> **Your instructions**: Rewrite all the rows below as a JSON list of strings, with one string per line and no blank lines. Leave the pictures out.

(Chart-based quiz items)
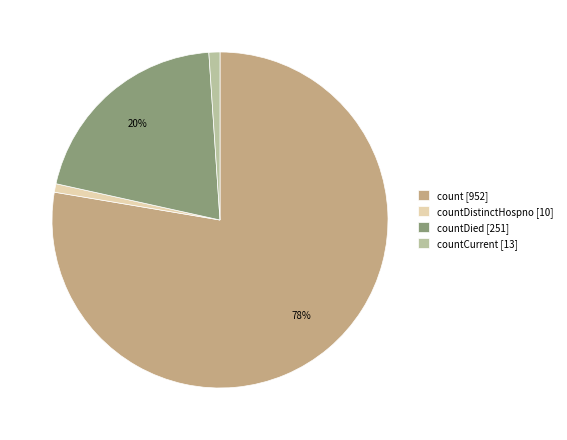

Do count [952] and countDistinctHospno [10] together represent more than half of the pie?

Yes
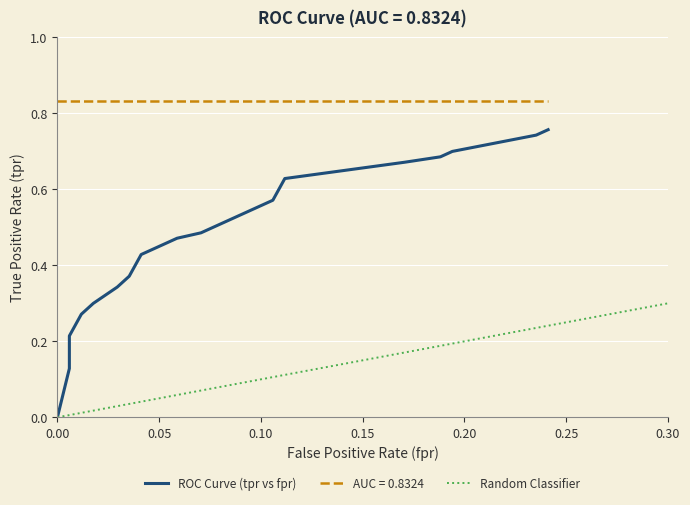

Reading left to right, extract all data points from this chart.

0.0	0.1	0.2	0.2	0.3	0.3	0.3	0.4	0.4	0.5	0.5	0.5	0.5	0.5	0.6	0.6	0.7	0.7	0.7	0.7	0.8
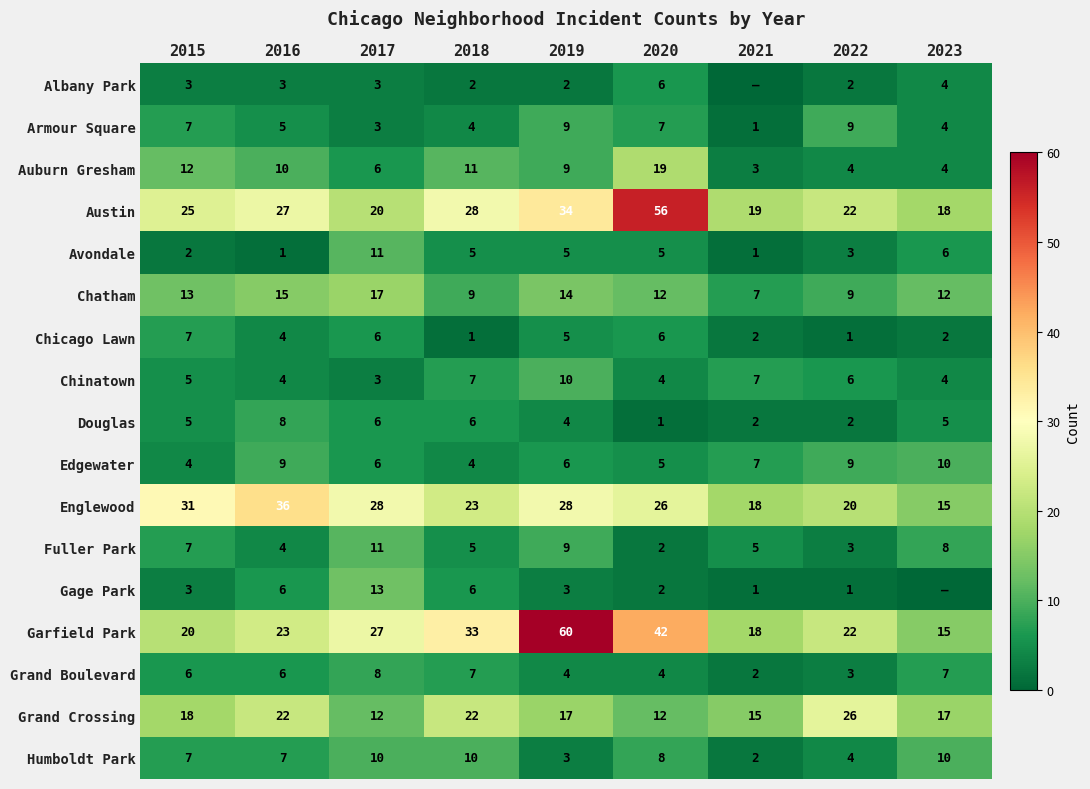

What is the maximum value for Grand Crossing?

26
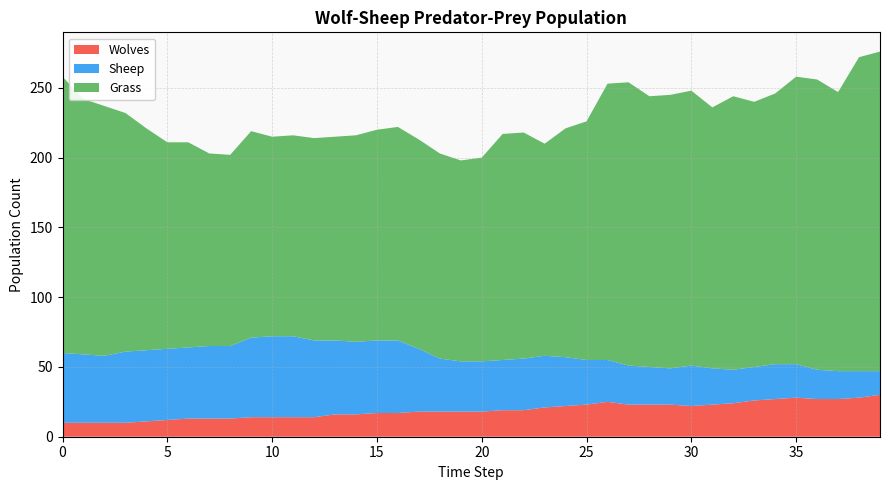

Reading left to right, transcribe all the data shown in this chart.

Grass: 0=198	1=183	2=179	3=171	4=159	5=148	6=147	7=138	8=137	9=148	10=143	11=144	12=145	13=146	14=148	15=151	16=153	17=150	18=147	19=144	20=146	21=162	22=162	23=152	24=164	25=171	26=198	27=203	28=194	29=196	30=197	31=187	32=196	33=190	34=194	35=206	36=208	37=200	38=225	39=229
Sheep: 0=50	1=49	2=48	3=51	4=51	5=51	6=51	7=52	8=52	9=57	10=58	11=58	12=55	13=53	14=52	15=52	16=52	17=45	18=38	19=36	20=36	21=36	22=37	23=37	24=35	25=32	26=30	27=28	28=27	29=26	30=29	31=26	32=24	33=24	34=25	35=24	36=21	37=20	38=19	39=17
Wolves: 0=10	1=10	2=10	3=10	4=11	5=12	6=13	7=13	8=13	9=14	10=14	11=14	12=14	13=16	14=16	15=17	16=17	17=18	18=18	19=18	20=18	21=19	22=19	23=21	24=22	25=23	26=25	27=23	28=23	29=23	30=22	31=23	32=24	33=26	34=27	35=28	36=27	37=27	38=28	39=30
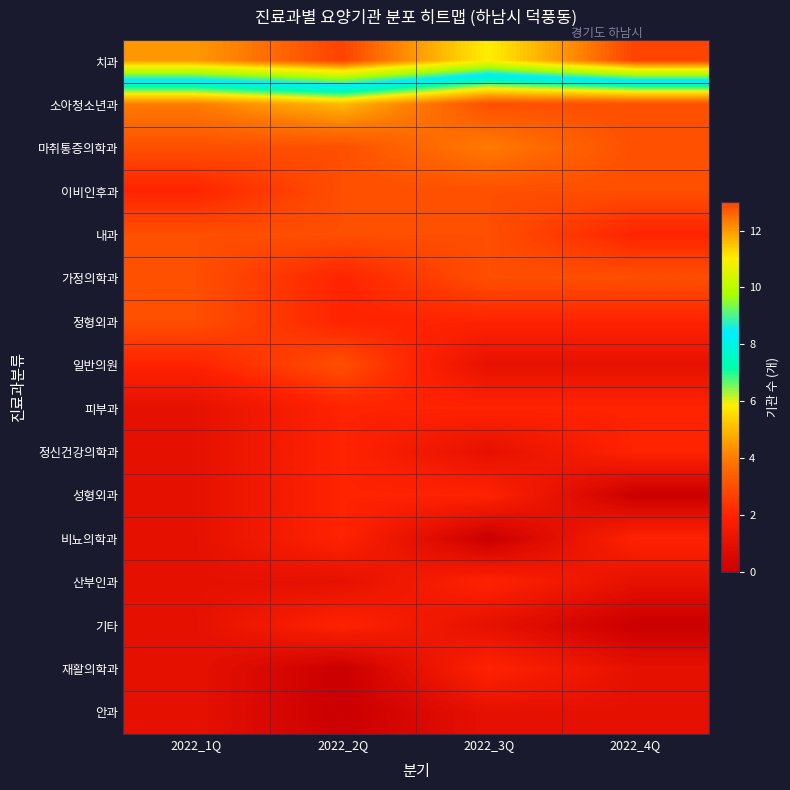

Reading right to left, what are all the values shown in this chart?

치과: 2022_4Q=13	2022_3Q=11	2022_2Q=13	2022_1Q=12
소아청소년과: 2022_4Q=3	2022_3Q=3	2022_2Q=5	2022_1Q=4
마취통증의학과: 2022_4Q=3	2022_3Q=4	2022_2Q=3	2022_1Q=3
이비인후과: 2022_4Q=3	2022_3Q=3	2022_2Q=3	2022_1Q=2
내과: 2022_4Q=2	2022_3Q=3	2022_2Q=3	2022_1Q=3
가정의학과: 2022_4Q=3	2022_3Q=3	2022_2Q=2	2022_1Q=3
정형외과: 2022_4Q=2	2022_3Q=2	2022_2Q=2	2022_1Q=3
일반의원: 2022_4Q=1	2022_3Q=1	2022_2Q=3	2022_1Q=2
피부과: 2022_4Q=2	2022_3Q=2	2022_2Q=2	2022_1Q=1
정신건강의학과: 2022_4Q=2	2022_3Q=1	2022_2Q=2	2022_1Q=1
성형외과: 2022_4Q=0	2022_3Q=2	2022_2Q=2	2022_1Q=1
비뇨의학과: 2022_4Q=2	2022_3Q=0	2022_2Q=2	2022_1Q=1
산부인과: 2022_4Q=1	2022_3Q=2	2022_2Q=1	2022_1Q=1
기타: 2022_4Q=0	2022_3Q=1	2022_2Q=2	2022_1Q=1
재활의학과: 2022_4Q=1	2022_3Q=2	2022_2Q=0	2022_1Q=1
안과: 2022_4Q=1	2022_3Q=1	2022_2Q=0	2022_1Q=1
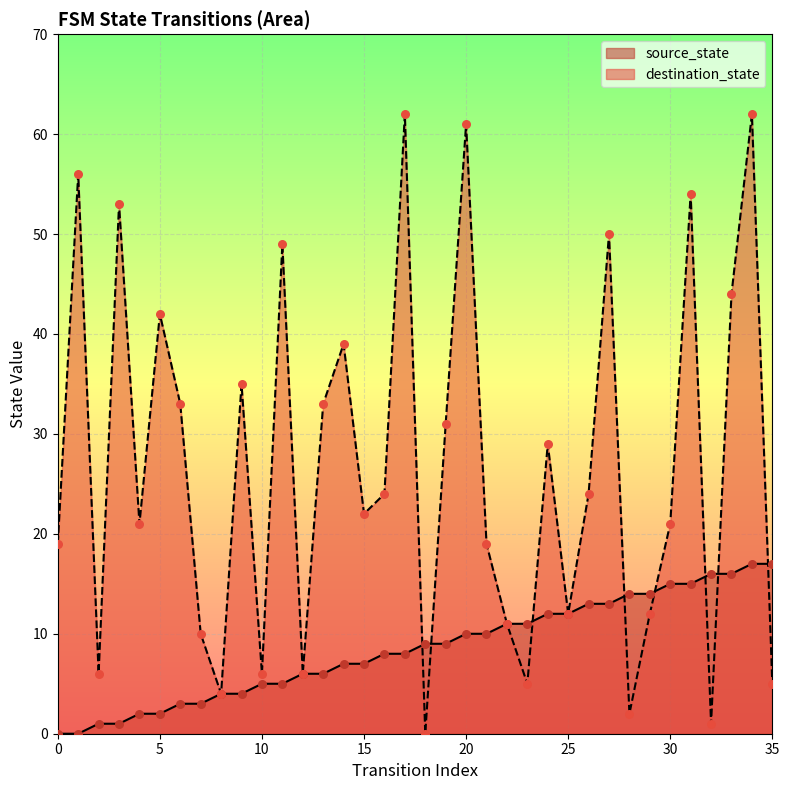

What are all the series names shown in the legend?

source_state, destination_state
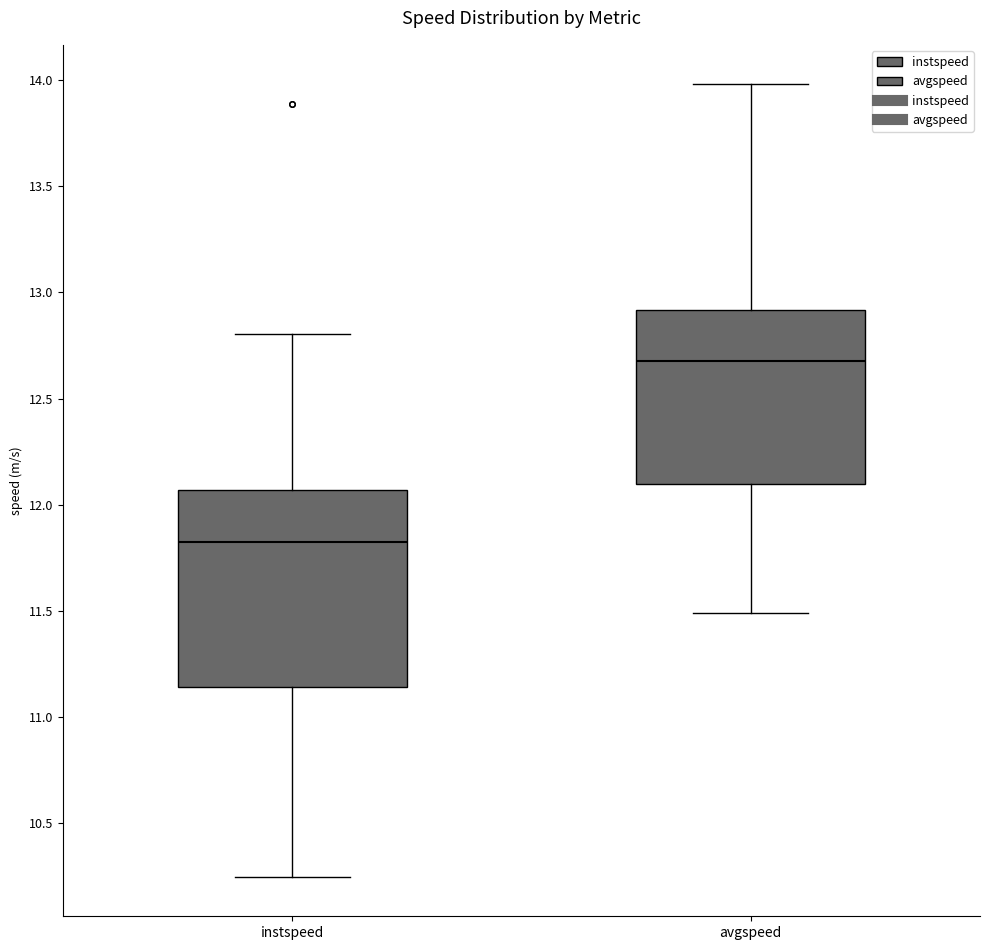

Comparing the boxes themselves (not the whiskers), which one is the tallest?

instspeed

> **Exercise result**:
[
  "Do count [952] and countDistinctHospno [10] together represent more than half of the pie?",
  "Yes",
  "Reading left to right, extract all data points from this chart.",
  "0.0\t0.1\t0.2\t0.2\t0.3\t0.3\t0.3\t0.4\t0.4\t0.5\t0.5\t0.5\t0.5\t0.5\t0.6\t0.6\t0.7\t0.7\t0.7\t0.7\t0.8",
  "What is the maximum value for Grand Crossing?",
  "26",
  "Reading left to right, transcribe all the data shown in this chart.",
  "Grass: 0=198\t1=183\t2=179\t3=171\t4=159\t5=148\t6=147\t7=138\t8=137\t9=148\t10=143\t11=144\t12=145\t13=146\t14=148\t15=151\t16=153\t17=150\t18=147\t19=144\t20=146\t21=162\t22=162\t23=152\t24=164\t25=171\t26=198\t27=203\t28=194\t29=196\t30=197\t31=187\t32=196\t33=190\t34=194\t35=206\t36=208\t37=200\t38=225\t39=229",
  "Sheep: 0=50\t1=49\t2=48\t3=51\t4=51\t5=51\t6=51\t7=52\t8=52\t9=57\t10=58\t11=58\t12=55\t13=53\t14=52\t15=52\t16=52\t17=45\t18=38\t19=36\t20=36\t21=36\t22=37\t23=37\t24=35\t25=32\t26=30\t27=28\t28=27\t29=26\t30=29\t31=26\t32=24\t33=24\t34=25\t35=24\t36=21\t37=20\t38=19\t39=17",
  "Wolves: 0=10\t1=10\t2=10\t3=10\t4=11\t5=12\t6=13\t7=13\t8=13\t9=14\t10=14\t11=14\t12=14\t13=16\t14=16\t15=17\t16=17\t17=18\t18=18\t19=18\t20=18\t21=19\t22=19\t23=21\t24=22\t25=23\t26=25\t27=23\t28=23\t29=23\t30=22\t31=23\t32=24\t33=26\t34=27\t35=28\t36=27\t37=27\t38=28\t39=30",
  "Reading right to left, what are all the values shown in this chart?",
  "치과: 2022_4Q=13\t2022_3Q=11\t2022_2Q=13\t2022_1Q=12",
  "소아청소년과: 2022_4Q=3\t2022_3Q=3\t2022_2Q=5\t2022_1Q=4",
  "마취통증의학과: 2022_4Q=3\t2022_3Q=4\t2022_2Q=3\t2022_1Q=3",
  "이비인후과: 2022_4Q=3\t2022_3Q=3\t2022_2Q=3\t2022_1Q=2",
  "내과: 2022_4Q=2\t2022_3Q=3\t2022_2Q=3\t2022_1Q=3",
  "가정의학과: 2022_4Q=3\t2022_3Q=3\t2022_2Q=2\t2022_1Q=3",
  "정형외과: 2022_4Q=2\t2022_3Q=2\t2022_2Q=2\t2022_1Q=3",
  "일반의원: 2022_4Q=1\t2022_3Q=1\t2022_2Q=3\t2022_1Q=2",
  "피부과: 2022_4Q=2\t2022_3Q=2\t2022_2Q=2\t2022_1Q=1",
  "정신건강의학과: 2022_4Q=2\t2022_3Q=1\t2022_2Q=2\t2022_1Q=1",
  "성형외과: 2022_4Q=0\t2022_3Q=2\t2022_2Q=2\t2022_1Q=1",
  "비뇨의학과: 2022_4Q=2\t2022_3Q=0\t2022_2Q=2\t2022_1Q=1",
  "산부인과: 2022_4Q=1\t2022_3Q=2\t2022_2Q=1\t2022_1Q=1",
  "기타: 2022_4Q=0\t2022_3Q=1\t2022_2Q=2\t2022_1Q=1",
  "재활의학과: 2022_4Q=1\t2022_3Q=2\t2022_2Q=0\t2022_1Q=1",
  "안과: 2022_4Q=1\t2022_3Q=1\t2022_2Q=0\t2022_1Q=1",
  "What are all the series names shown in the legend?",
  "source_state, destination_state",
  "Comparing the boxes themselves (not the whiskers), which one is the tallest?",
  "instspeed"
]